## [TASK DESCRIPTION]
For each line in the material below that holds "CROSS", copy that line.

## [DATA SHOWN]
********

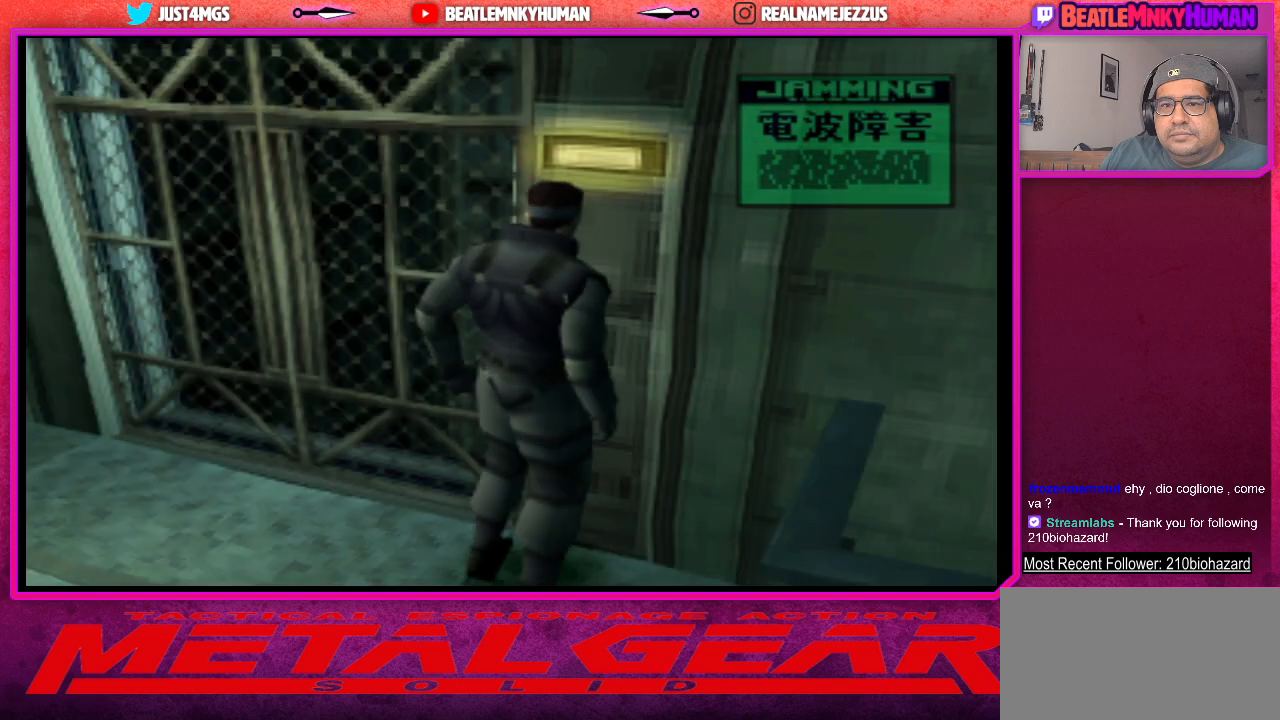
{"buttons": [], "left_stick": "center", "events": []}
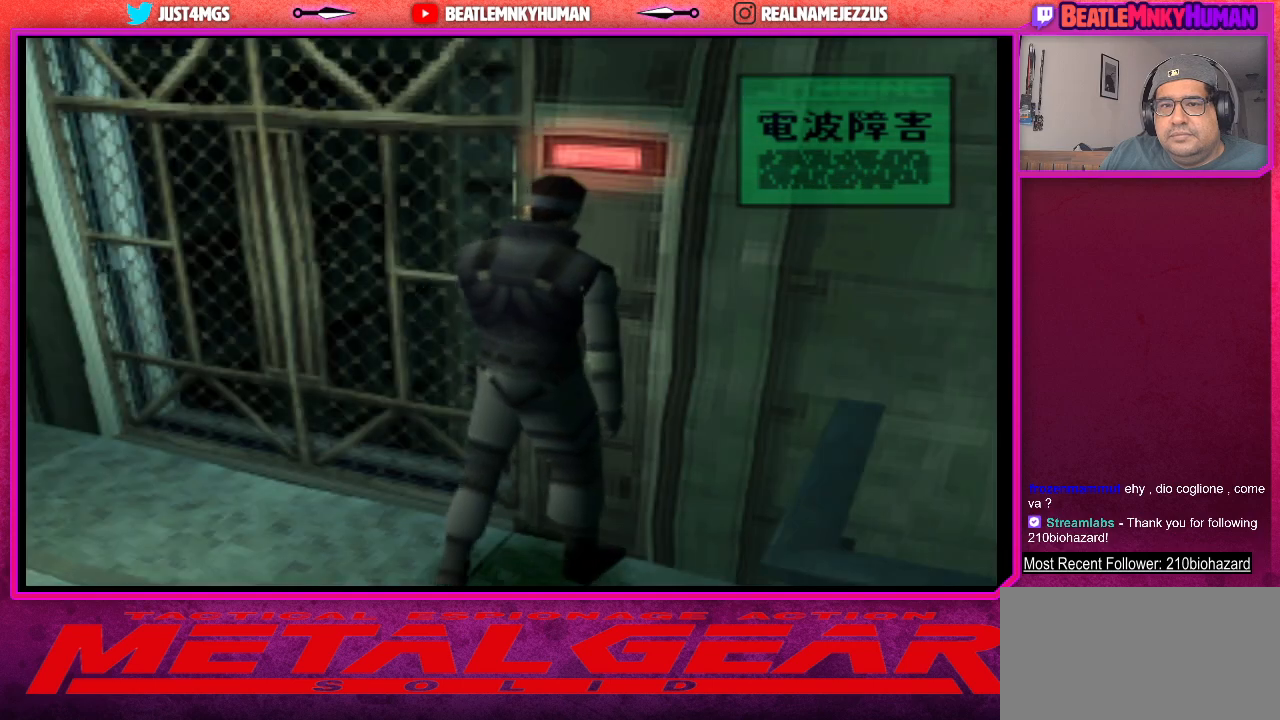
{"buttons": [], "left_stick": "center", "events": []}
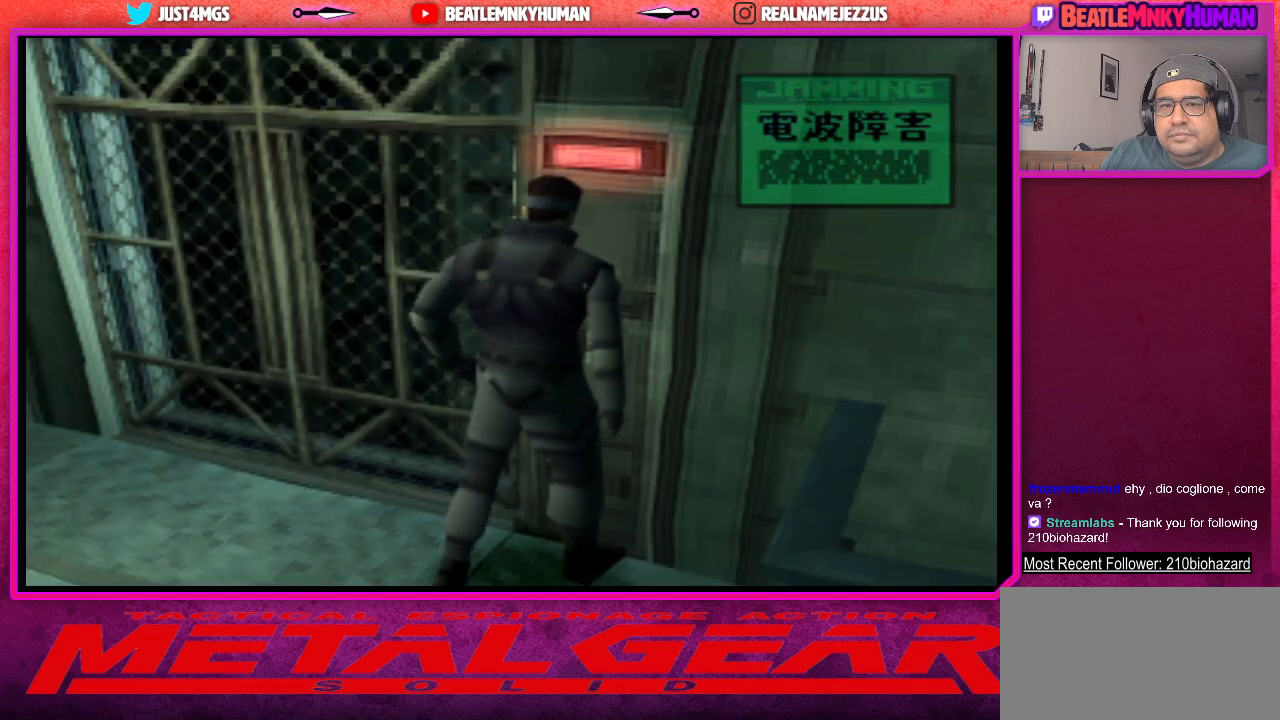
{"buttons": ["CROSS"], "left_stick": "center", "events": [[483, "CROSS", "down"]]}
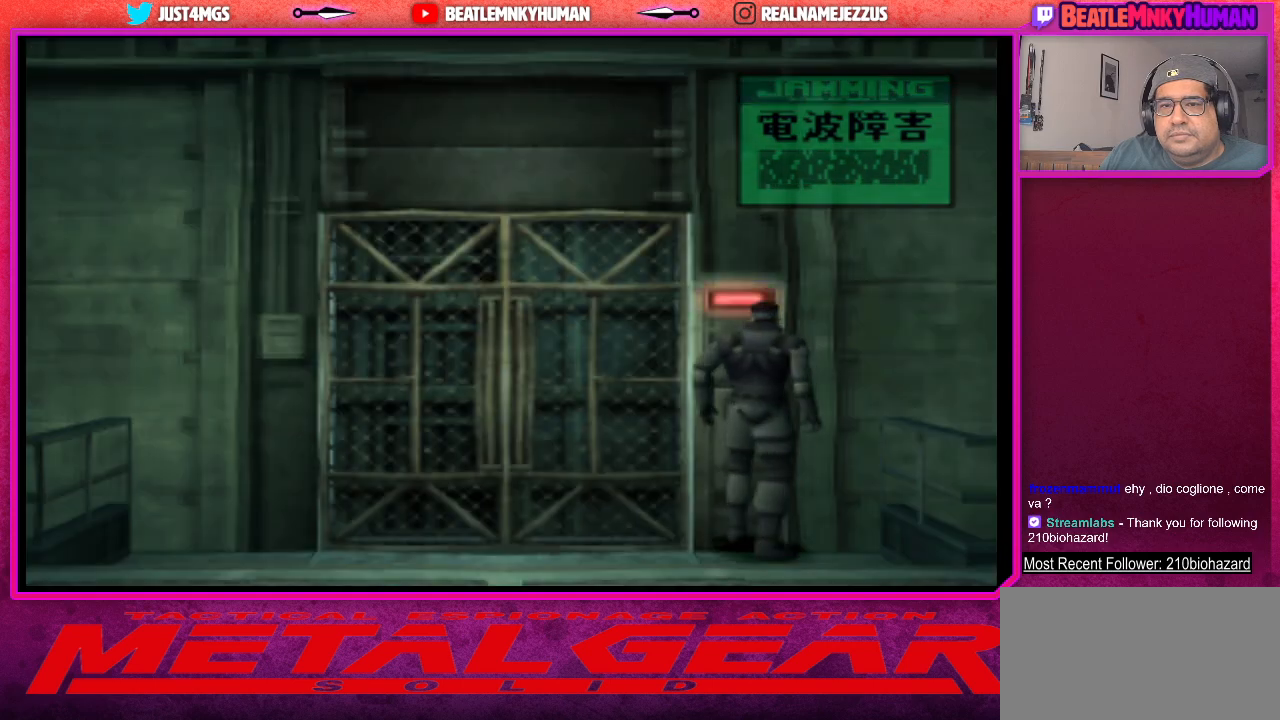
{"buttons": ["CROSS"], "left_stick": "center", "events": [[150, "CROSS", "up"], [267, "CROSS", "down"], [367, "CROSS", "up"], [450, "CROSS", "down"]]}
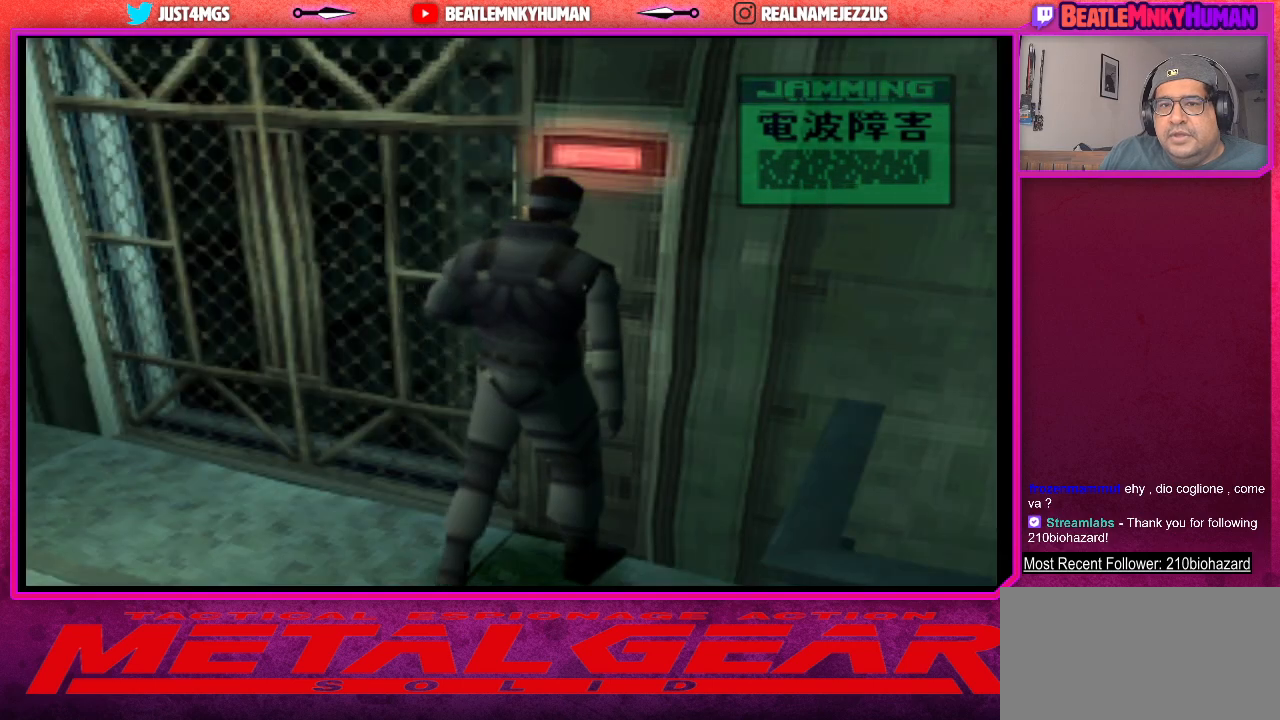
{"buttons": ["CROSS"], "left_stick": "center", "events": [[67, "CROSS", "up"], [167, "CROSS", "down"], [283, "CROSS", "up"], [450, "CROSS", "down"]]}
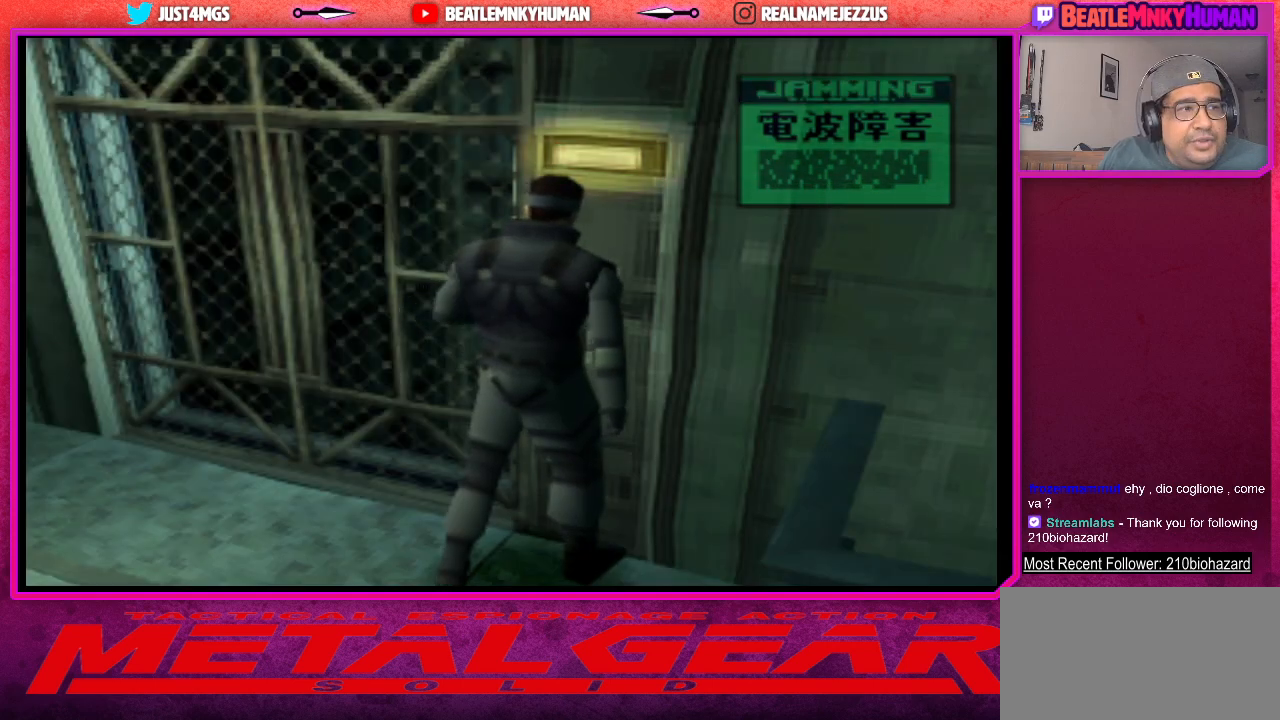
{"buttons": ["CROSS"], "left_stick": "center", "events": [[83, "CROSS", "up"], [200, "CROSS", "down"], [333, "CROSS", "up"], [433, "CROSS", "down"]]}
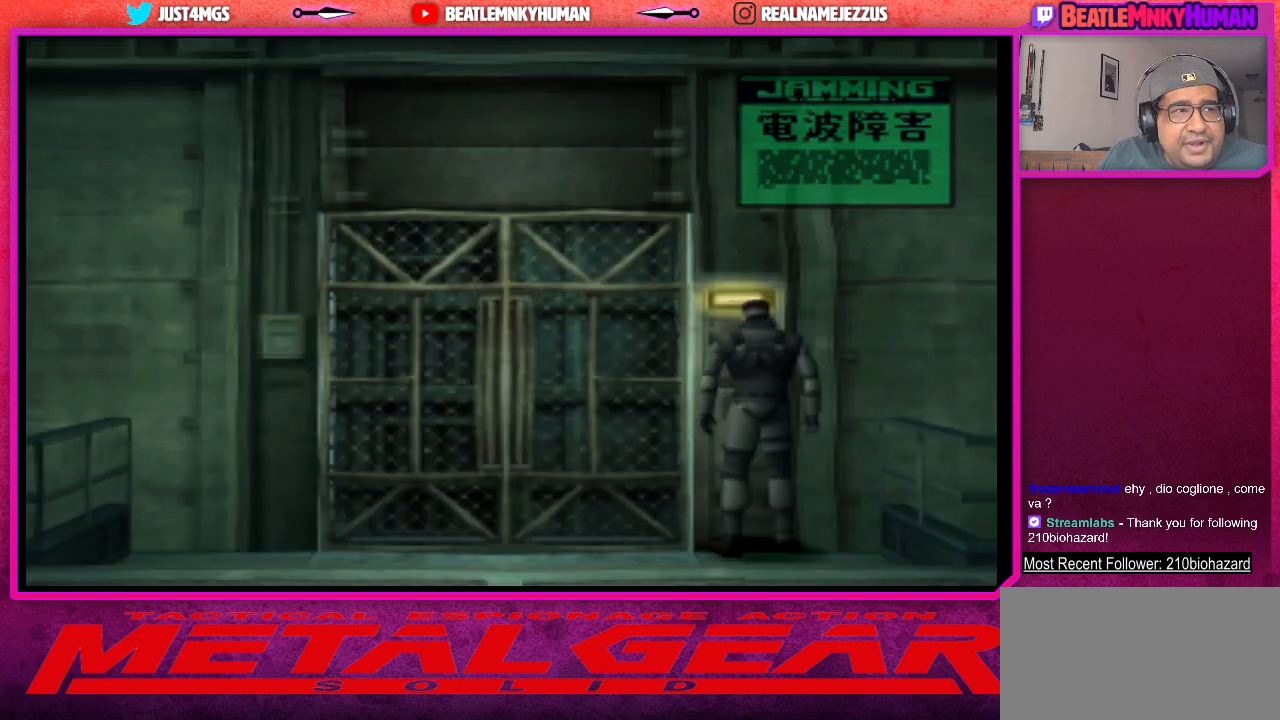
{"buttons": ["CROSS"], "left_stick": "center", "events": [[33, "CROSS", "up"], [100, "CROSS", "down"], [200, "CROSS", "up"], [283, "CROSS", "down"], [383, "CROSS", "up"], [450, "CROSS", "down"]]}
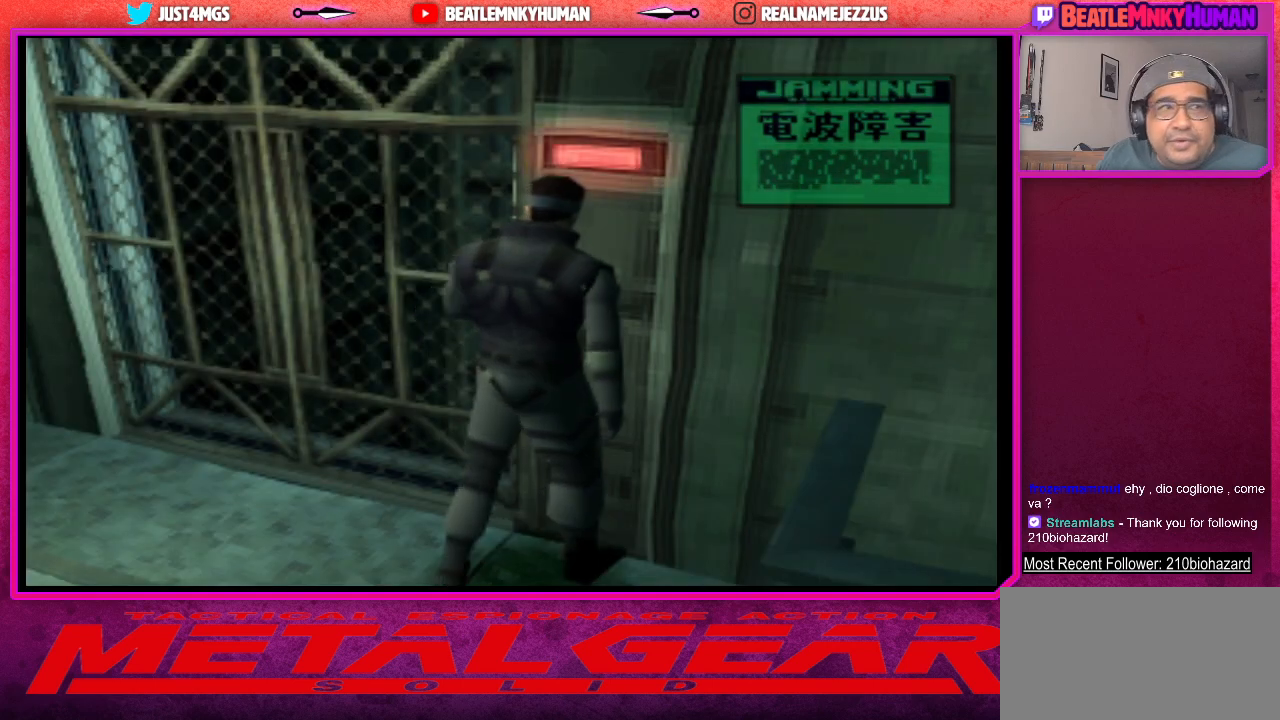
{"buttons": ["CROSS"], "left_stick": "center", "events": [[83, "CROSS", "up"], [133, "CROSS", "down"], [267, "CROSS", "up"], [333, "CROSS", "down"], [417, "CROSS", "up"], [500, "CROSS", "down"]]}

********

## [RESULT OF THE TASK]
{"buttons": ["CROSS"], "left_stick": "center", "events": [[483, "CROSS", "down"]]}
{"buttons": ["CROSS"], "left_stick": "center", "events": [[150, "CROSS", "up"], [267, "CROSS", "down"], [367, "CROSS", "up"], [450, "CROSS", "down"]]}
{"buttons": ["CROSS"], "left_stick": "center", "events": [[67, "CROSS", "up"], [167, "CROSS", "down"], [283, "CROSS", "up"], [450, "CROSS", "down"]]}
{"buttons": ["CROSS"], "left_stick": "center", "events": [[83, "CROSS", "up"], [200, "CROSS", "down"], [333, "CROSS", "up"], [433, "CROSS", "down"]]}
{"buttons": ["CROSS"], "left_stick": "center", "events": [[33, "CROSS", "up"], [100, "CROSS", "down"], [200, "CROSS", "up"], [283, "CROSS", "down"], [383, "CROSS", "up"], [450, "CROSS", "down"]]}
{"buttons": ["CROSS"], "left_stick": "center", "events": [[83, "CROSS", "up"], [133, "CROSS", "down"], [267, "CROSS", "up"], [333, "CROSS", "down"], [417, "CROSS", "up"], [500, "CROSS", "down"]]}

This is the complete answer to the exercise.